An avid decoy collector’s private collection went up for auction last week, and several rare Chesapeake Bay carvings sold for more than $100,000 each.
The Dr. Peter J. Muller Jr. Collection of American Bird Decoys was sold by Copley Fine Art Auctions in Massachusetts. Dr. Muller was a Georgia veterinarian who practiced for nearly 50 years before he passed away in 2019, just shy of 91 years old. He collected animal-inspired art and even authored a book on antique decoys with his wife.
His collection included several decoys carved on Cobb Island, Virginia in the 1880s that Muller bought from the collection of legendary collector William J. Mackey Jr. in the 1970s.
The Cobb family bought Cobb Island and settled on the Virginia barrier island in 1839, eventually building a hotel and later, a church. The Cobbs were known for saving shipwrecked sailors and salvaging wrecks, and established a life-saving station that would eventually inspire the Coast Guard Station Cobb Island. Many Cobb decoys used materials from salvaged ships.
The most notable carving sold last week, the “Mackey Cobb Feeding Brant Decoy,” was made by Nathan Cobb Jr. in 1880 and used in the gunning rig of Cobb’s son, Elkanah. The underside is branded “E. B. COBB.” Copley Fine Art Auctions says the hand-hollowed brant’s painstaking details include “bold shoulder carving, an arching neck, and diamond-cut wing tips,” along with “an inletted root-head, well-defined full cheek carving, and inset German glass eyes within deep eye grooves.”
The brant sold for $155,000. Other decoys by Nathan Cobb Jr., like “The Mackey-Waring Swimming Cobb Goose Decoy”, sold for tens of thousands of dollars. Only 16 years after Cobb Jr. carved these special decoys, an 1896 hurricane cut Cobb Island by two-thirds and its residents abandoned their home for the mainland.
Another highlight of Dr. Muller’s collection sold last week is a pair of canvasbacks carved by the famed Ward Brothers of Crisfield, Md.
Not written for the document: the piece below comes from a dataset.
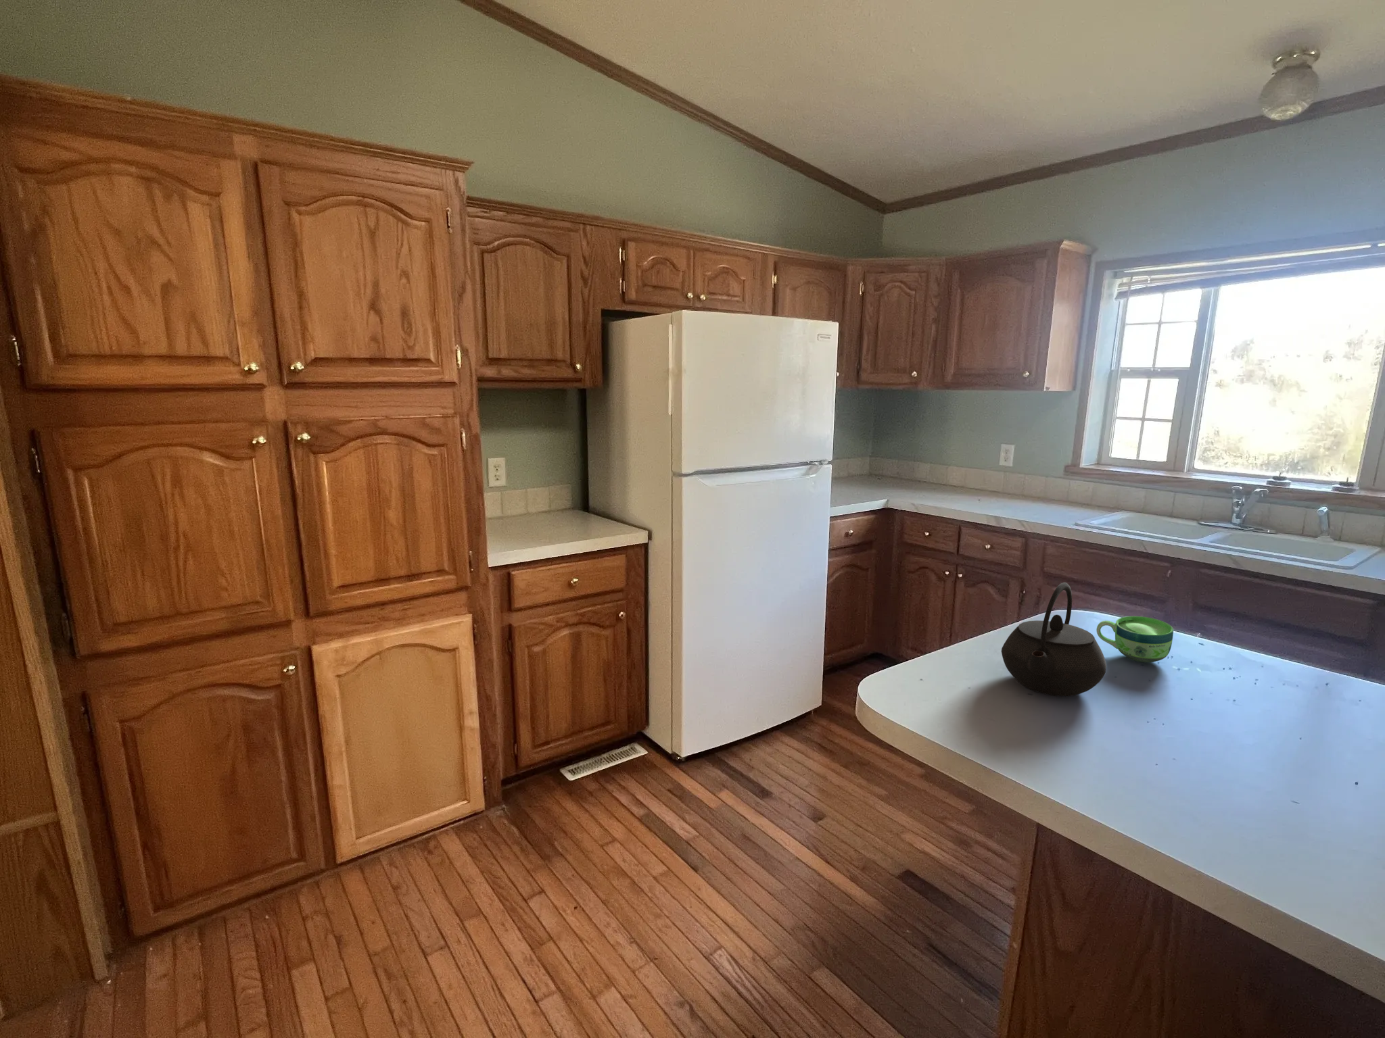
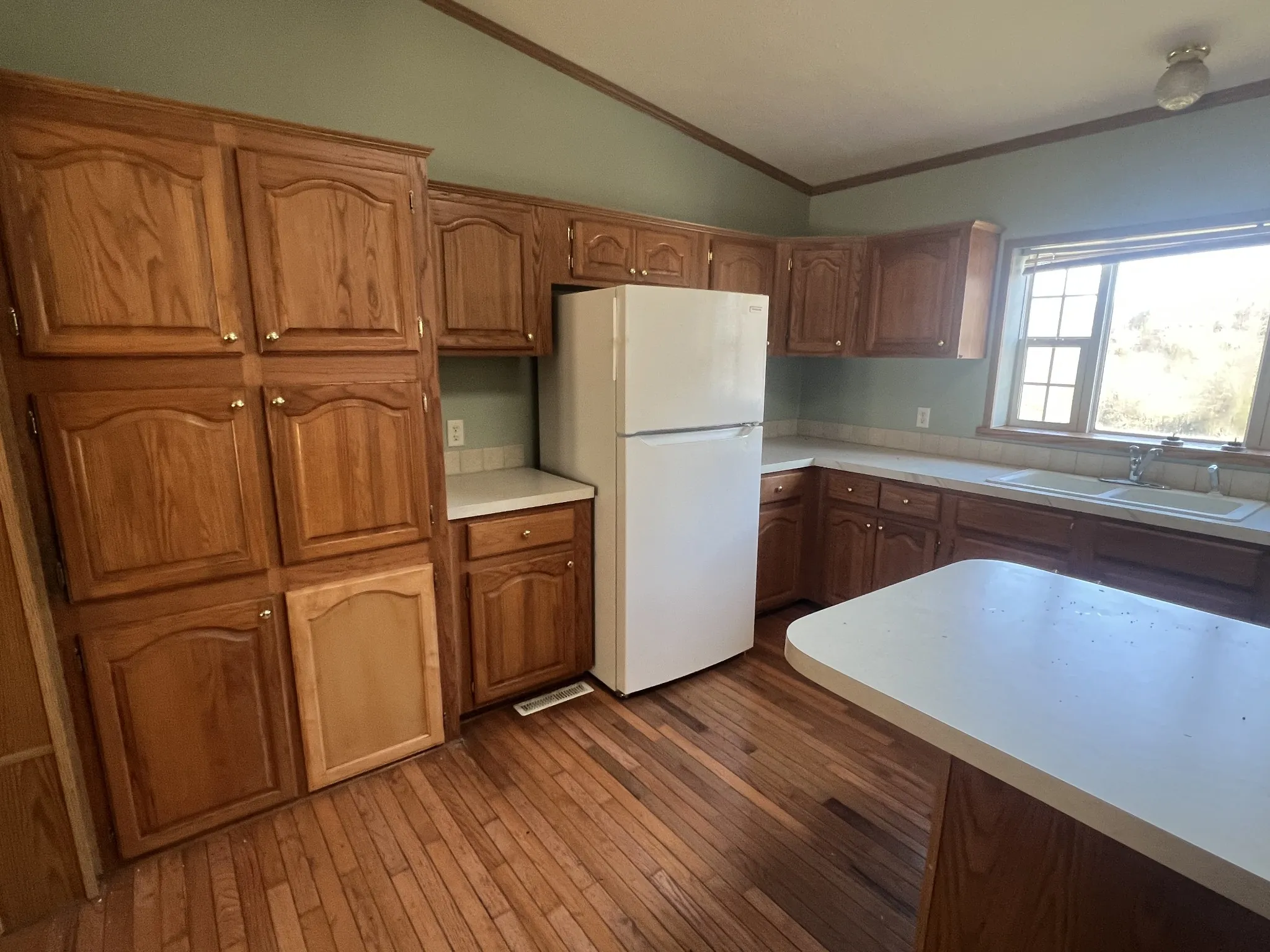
- kettle [1001,582,1107,697]
- cup [1096,616,1175,663]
Stephen and Lemuel Ward carved “The Purnell-Muller Ward Canvasback Pair” in 1932. Copley writes, “Like the best of the 1930s canvasbacks, they have turned heads, broad flared bills, and thin paddle tails. It is rare to find survivors with original bills and tails intact as these features were prone to breakage.” The pair sold at auction for $107,500.
That’s far from the most valuable Ward Brothers work, as one reportedly sold in 2016 for more than $210,000. Why do antique decoys fetch such high prices? Eric Stewart, spokesman for the Ward Museum in Salisbury, Md. tells Bay Bulletin it’s not just about their beauty.
“They can tell you about the location they’re from by the materials they’re made of, and colors and techniques used. They can tell you about the values, interests, and influences of their makers,” Stewart says.
“Decoy makers represent ways of life, they represent parts of our regional and national heritage that are sometimes perceived as slipping away. In a way, what gives decoys value is the same thing that gives any piece of art its value. It’s the fact that within a carved bird exists whole stories, worlds, and cultures wrapped up in a small wooden package.”
Then again, Stewart points out, sometimes a collector simply falls in love with a piece, and perceived value goes out the window.